Celebrar al Señor es nuestra fuerza

III domingo del tiempo ordinario

El Espíritu del Señor está sobre mi (cfr. Lc 1, 1-4;4, 14-21)

Estaba un borracho abrazado a un poste. Había bebido tanto, que casi se caía. Entonces se le acercó un policía, que le dijo: ¿“Qué anda haciendo?”. “Esperando”, contestó. “¿Qué espera? Mejor váyase a su casa. Si quiere, yo lo llevo”, repuso el oficial. “No gracias. Estoy esperando”, repitió el borracho. “¿Pero qué está esperando?, inquirió el policía. “Pues, como todo está dando de vueltas,  estoy esperando a que pase mi casa para entrar en ella”. A veces, como el borracho, nos dejamos embriagar por tantas cosas, que nos quedamos esperando, en lugar de permitir a Jesús que nos conduzca a la paz que sólo Dios nos puede dar. No desaprovechemos la oportunidad; acudamos a la Iglesia a encontrarnos con Él cada domingo.

En la Eucaristía Dominical, Cristo nos invita a dejarle comunicarnos “la energía necesaria para el camino que debemos recorrer cada semana”, como ha dicho el Papa Emérito Benedicto XVI. Así nos muestra su amor infinito, que disipa la embriaguez de las crisis personales y de los problemas en casa, con la novia y los amigos; de las dificultades en el trabajo, y de las angustias económicas, brindándonos el poder de enfrentarlo todo. Por eso, San Jerónimo exclamaba: “El Domingo es el día de la resurrección; es el día de los cristianos; es nuestro día.

¡Sí!, el Domingo es nuestro día, porque en él, Cristo, enviado del padre y ungido con la fuerza del Espíritu Santo, nos trae la Buena Nueva del amor divino, que nos libera de la cautividad del pecado, nos cura de la ceguera del relativismo, y nos hace salir de la opresión de la sensualidad, para conducirnos a la eternidad. Su Ley, que es perfecta del todo, nos reconforta y nos hace sabios, al permitirnos dirigir nuestro cuerpo, nuestra inteligencia y nuestros afectos de manera armónica. Por eso, el Papa Juan Pablo II nos invitaba a redescubrir la importancia del Domingo, haciendo que la Eucaristía sea su corazón. En ella, Jesús nos orienta para poner nuestros talentos al servicio de los demás, conscientes de que formamos un solo Cuerpo.

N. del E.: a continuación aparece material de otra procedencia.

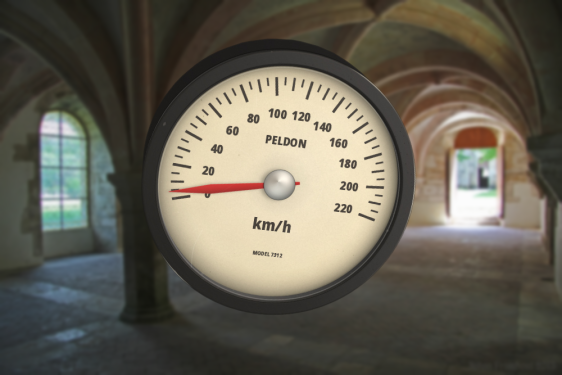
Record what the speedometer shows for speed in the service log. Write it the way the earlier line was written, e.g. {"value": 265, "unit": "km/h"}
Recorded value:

La Palabra del Señor reconforta e ilumina

Por todo eso ¡celebrar al Señor es nuestra fuerza! Quien lo comprende, no deja “plantado” al Padre Dios con el “banquete” de la Eucaristía Dominical, ni va a Misa como un cadáver, “de cuerpo presente y corazón ausente”, esperando que todo termine lo más rápido posible, sino que, descubriendo que solo en Dios la vida y todo el universo pueden fundamentarse, hace suyas aquellas palabras de Pedro: “Señor, ¿a quién iremos? Tú tienes Palabras de Vida. Así, participa con entusiasmo en la Santa Misa, abriendo su mente y su corazón al amor divino, consciente de que, como enseñaba San Juan de la Cruz: “Dios es una fuente, y cada uno toma de Él, según el recipiente que lleva”.

De ahí que San Gregorio Magno aconseje: “Aprende a conocer el corazón de Dios en las palabras de Dios, para que puedas desear más ardientemente los bienes eternos. Precisamente para eso Él nos transmitió su Palabra, especialmente en los Evangelios. Sin embargo algunos, por falta de conocimiento, se dejan influir por libros o películas que fantasiosamente hablan de otros “evangelios auténticos, escondidos por la Iglesia” que “si narran la verdad”. Nada más falso que eso. Ya desde los primeros tiempos del cristianismo, autores como san Ambrosio afirmaban: “muchos intentaron escribir evangelios, que no aprobaron los que conocían los hechos.

Por su parte, san Beda señala que el evangelista san Lucas, al comentar que otros trataron de escribir “la historia de las cosas que pasaron entre nosotros”, cita otros muchos, “por la multitud de herejías que encierran. Porque, como sus autores no estaban inspirados por el Espíritu Santo, hicieron un trabajo inútil, toda vez que tejieron la narración a su gusto, sin cuidarse de la verdad histórica. Sabiendo donde se encuentran la verdad que Dios nos ha revelado, con la guía del Magisterio, acerquémonos a ella, y celebrémosla en la Eucaristía, en la que “surge una ola de caridad destinada a extenderse a toda la vida de los fieles”, y que nos hace testimoniar, con actitudes concretas, que no se puede ser feliz solo.